GA biosynthesis is crucial in the hormone biosynthesis pathway. This process occurs through three catalytic stages, where geranylgeranyl diphosphate is catalyzed by ent-copalyl diphosphate synthase to form ent-kaurene. The ent-kaurene is oxidized to GA12-aldehyde by ent-kaurene oxidase, which is composed of GA precursor. The GA12-aldehyde is further activated by cytochrome P-450 mono-oxygenases to enter the cytosol of the cell, where it is catalyzed by 2-oxoglutarate-dependent dioxygenases [
43]. The biosynthesis of GA propels plants to stimulate shoot growth, the extension of the internode, flowering, stem growth, seed germination, fruit setting, and the inhibition of the formation of free radicals, which induce lipid peroxidation [
44]. Our study identified significant upregulation of two GA isoforms, including Gibberellin A1 and Gibberellin A4 in DXZ-FC-CK-vs-DXZ-FC-0, DXZ-FC-CK-vs-DXZ-FC-5 and DXZ-FC-CK-vs-DXZ-FC-10 (
Table 1), and significantly altered the hormone biosynthesis pathway in mulberry leaves (
Figure 12A). This is a strong testimony to its crucial role in the sprouting of stubble by stimulating higher shoot growth and stem growth [
45] in this study. To further buttress our findings, the high accumulation of GA not only had a direct effect on mulberry growth by increasing GA content in, for example, 10 cm and 5 cm stubbles relative to the control (
Figure 5E), but also had a direct and positive correlation with all growth and photosynthetic parameters (
Figure 5F). This indicates that the higher GA biosynthesis promoted shoot growth by enhancing rapid sprouting and early growth of mulberry stubbles. Although we supplied no exogenous GA, exogenous GA
3 was found to have regulated the biosynthesis of phytohormones and plant hormone signal transduction pathways of endogenous phytohormones, which modulates the plant growth in sweet cherry and
Pseudostellaria heterophylla [
46,
47]. Of course, contradictory responses and antagonistic interactions among phytohormones were highly expected and could not be ruled out entirely. We found that the regulation of the plant hormone biosynthesis pathway by the different stubble lengths concurrently triggered downregulation of phytohormones such as SA, JA, ABA, and trans-zeatin (
Figure 12A), which are known to be involved in signaling. The up- and down-regulations observed, respectively, in gibberellin A1, gibberellin A4, and ABA in this pathway show an antagonistic relationship existing between gibberellin A1, and ABA.

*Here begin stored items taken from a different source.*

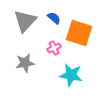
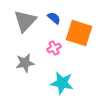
cyan star: moved 9 px left, 8 px down
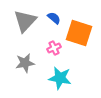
cyan star: moved 2 px left, 5 px up
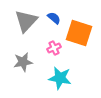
gray triangle: moved 1 px right
gray star: moved 2 px left, 1 px up
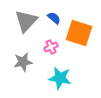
pink cross: moved 3 px left, 1 px up
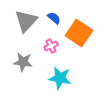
orange square: rotated 16 degrees clockwise
pink cross: moved 1 px up
gray star: rotated 18 degrees clockwise
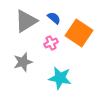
gray triangle: rotated 15 degrees clockwise
pink cross: moved 3 px up
gray star: rotated 24 degrees counterclockwise
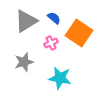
gray star: moved 1 px right
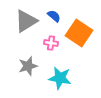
blue semicircle: moved 2 px up
pink cross: rotated 32 degrees clockwise
gray star: moved 4 px right, 4 px down
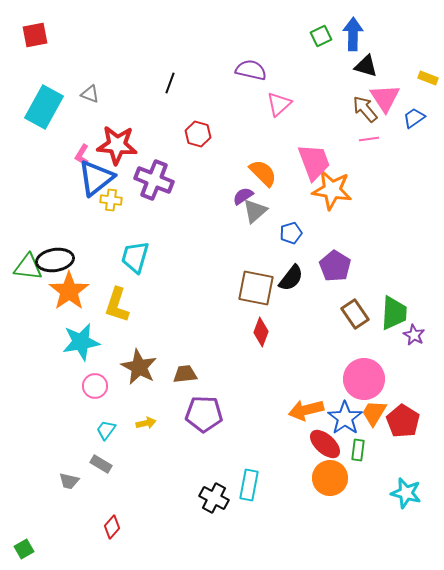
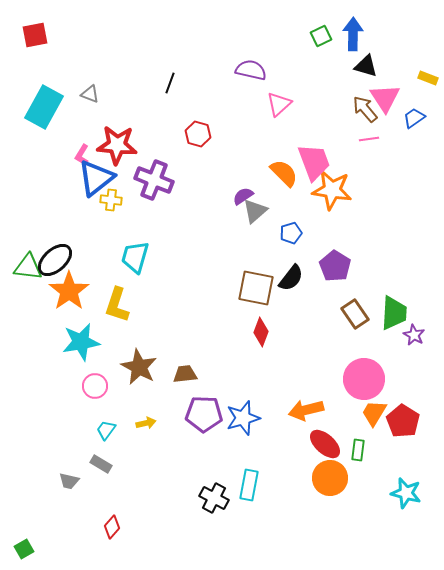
orange semicircle at (263, 173): moved 21 px right
black ellipse at (55, 260): rotated 33 degrees counterclockwise
blue star at (345, 418): moved 102 px left; rotated 20 degrees clockwise
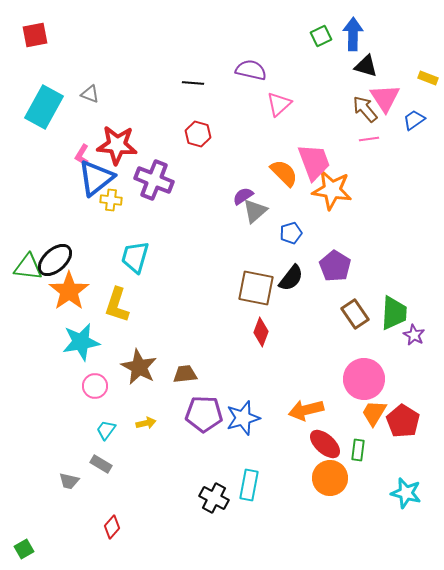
black line at (170, 83): moved 23 px right; rotated 75 degrees clockwise
blue trapezoid at (414, 118): moved 2 px down
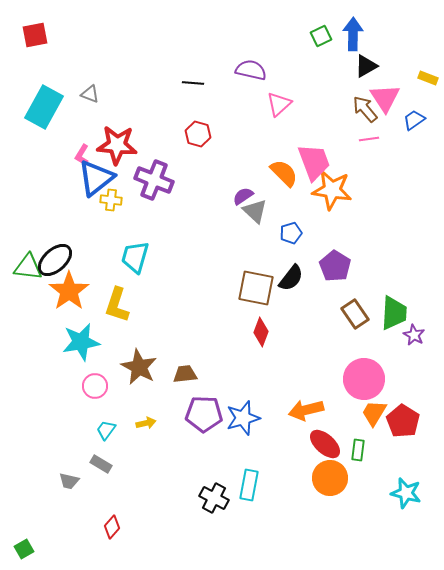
black triangle at (366, 66): rotated 45 degrees counterclockwise
gray triangle at (255, 211): rotated 36 degrees counterclockwise
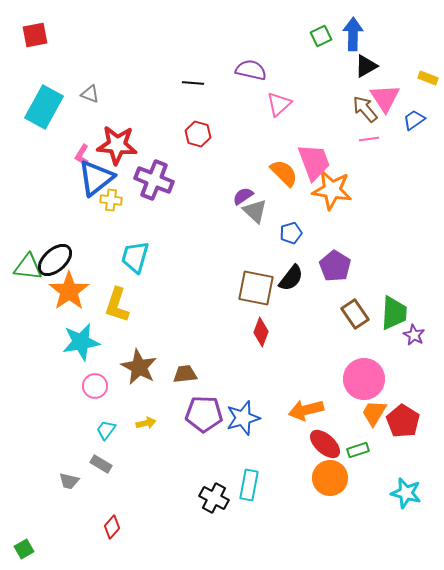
green rectangle at (358, 450): rotated 65 degrees clockwise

Although both JA and SA play pivotal roles in many physiological processes in plant growth and development, they are known to be keenly involved in signaling through the mediation of plant responses to biotic and abiotic stresses [
48,
49], making them indispensable constituents in the plant hormone signal transduction pathways. In our study, a significantly altered and modulated expression occurred in the plant hormonal signal transduction pathway, and this was complemented by the downregulation of phytohormones, including ABA, SA, JA, and trans-zeatin (
Figure 12B). However, the same pathway saw the upregulation of phytohormones such as IAA, gibberellin A1, and gibberellin A4 in the 5 cm stubble, which we hypothesized to be associated with unique regulation of the biosynthesis of both the plant hormonal biosynthesis and signal transduction pathways in mulberry plants. Meanwhile, the absolute downregulation of ABA, SA, and JA in stubble comparisons such as DXZ-FC-CK-vs-DXZ-FC-0, DXZ-FC-CK-vs-DXZ-FC-5, and DXZ-FC-CK-vs-DXZ-FC-10 (
Table 1) further supports our speculation and could suggest that mulberry plants repress expression and accumulation of ABA, SA, and JA and instantaneously increase the contents of GA (gibberellin A1, gibberellin A4), IAA and melatonin to balance its metabolic adjustment; it could also be a sign that an alternative signal transduction route has been employed by the mulberry. A similar finding was reported in
Camellia sinensis exposed to MT and GA [
50]. It is quite plausible to conclude that the use of different stubble lengths promotes growth and regulates plant hormonal biosynthesis and signal transduction pathways in mulberry and is highly recommended for use by farmers and the sericulture industries.